WHAT IS EXPECTED> Return the entries in full, exactly as they were written.

Start of EXERCISE MATERIALS

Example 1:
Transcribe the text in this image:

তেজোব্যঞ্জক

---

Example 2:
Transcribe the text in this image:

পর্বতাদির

End of EXERCISE MATERIALS

OUTPUT BELOW>
Example 1:
Transcribe the text in this image:

তেজোব্যঞ্জক

---

Example 2:
Transcribe the text in this image:

পর্বতাদির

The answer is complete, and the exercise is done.